**What the exercise asks:**
Count the lines of the data that have the word "down", then report the number without anything else.

**Supplied records:**
──────────────────────────────

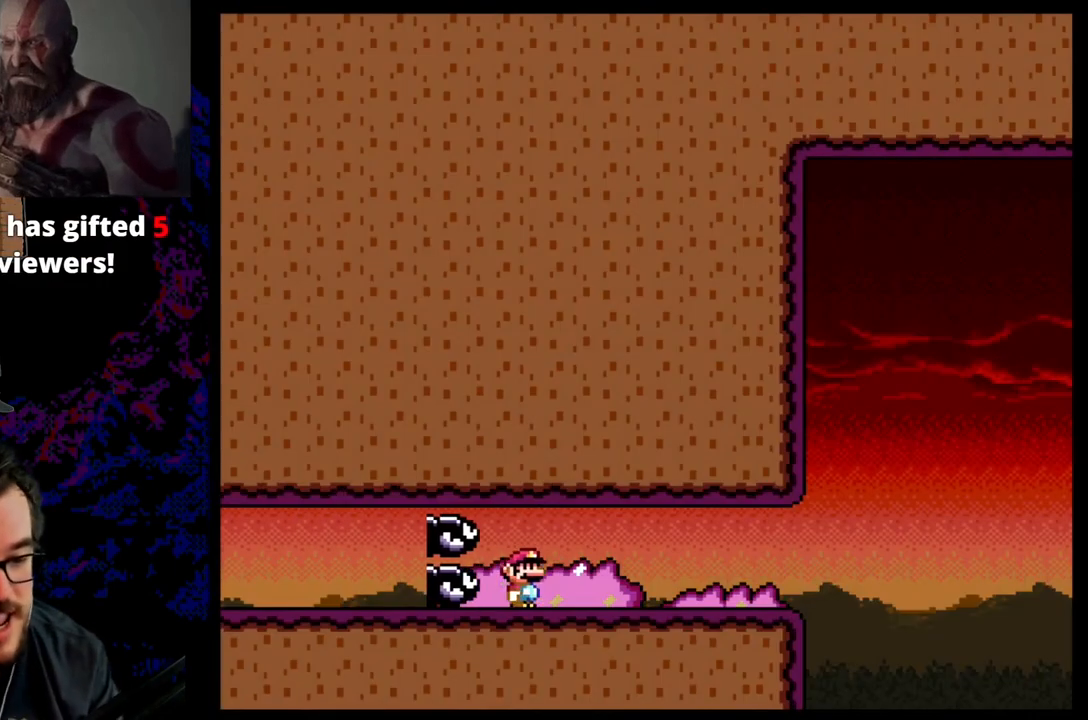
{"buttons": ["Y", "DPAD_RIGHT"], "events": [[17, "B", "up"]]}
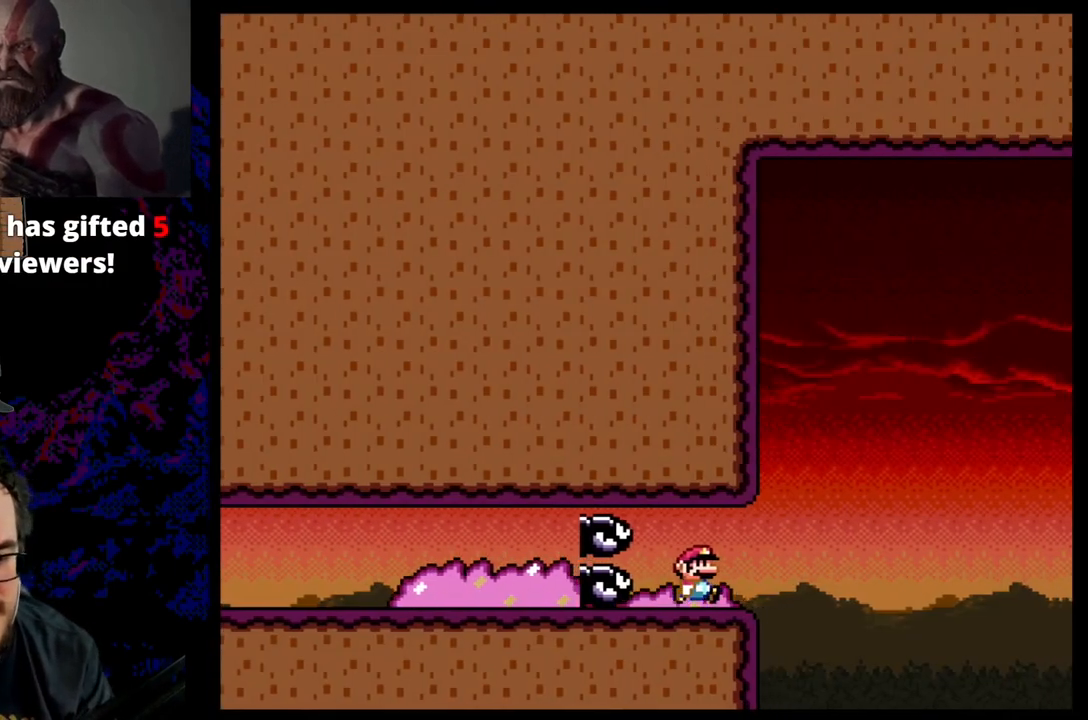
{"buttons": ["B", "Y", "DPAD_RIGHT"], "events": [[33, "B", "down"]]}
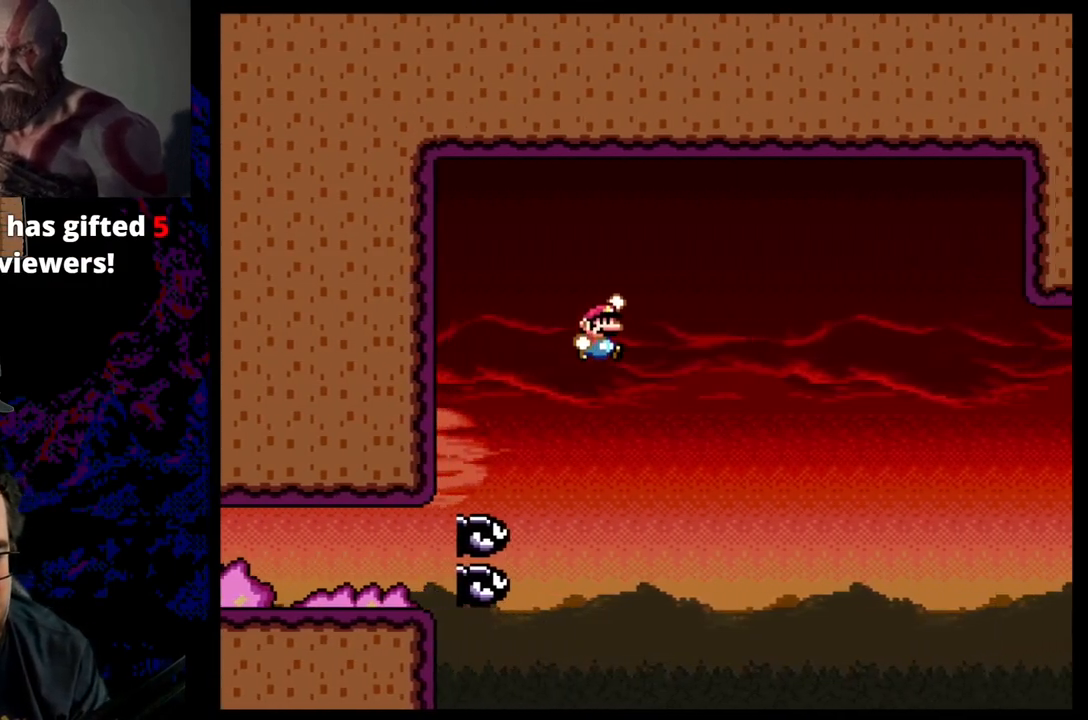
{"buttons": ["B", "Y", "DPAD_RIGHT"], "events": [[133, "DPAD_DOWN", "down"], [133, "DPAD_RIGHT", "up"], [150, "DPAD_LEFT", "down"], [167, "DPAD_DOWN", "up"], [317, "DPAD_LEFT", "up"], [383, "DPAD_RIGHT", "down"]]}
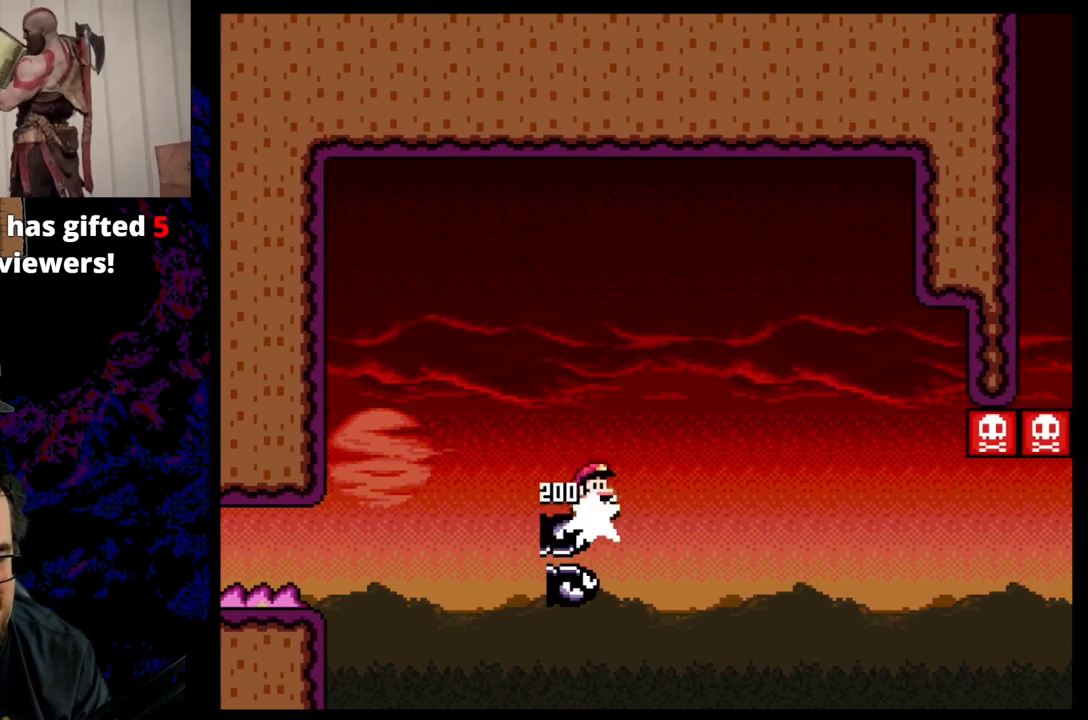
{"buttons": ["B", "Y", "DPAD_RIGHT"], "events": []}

──────────────────────────────

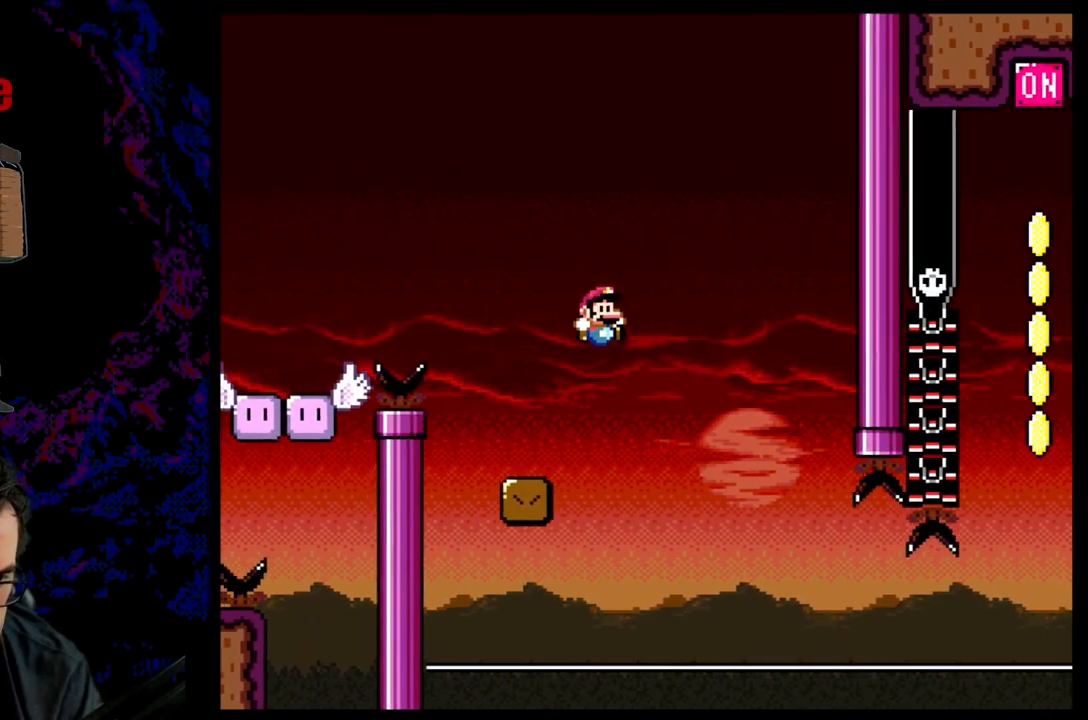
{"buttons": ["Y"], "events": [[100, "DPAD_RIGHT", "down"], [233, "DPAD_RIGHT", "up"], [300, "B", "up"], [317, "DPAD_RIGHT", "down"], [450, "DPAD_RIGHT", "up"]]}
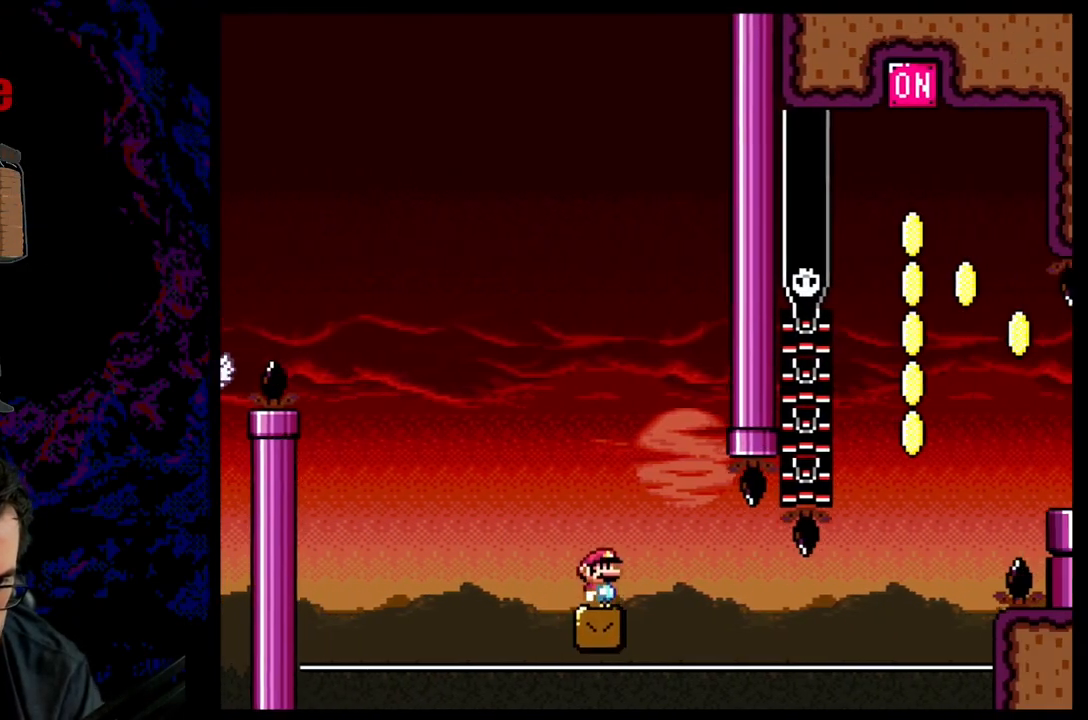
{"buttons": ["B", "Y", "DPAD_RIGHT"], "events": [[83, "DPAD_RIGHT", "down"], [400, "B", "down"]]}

──────────────────────────────

**Answer space:**
4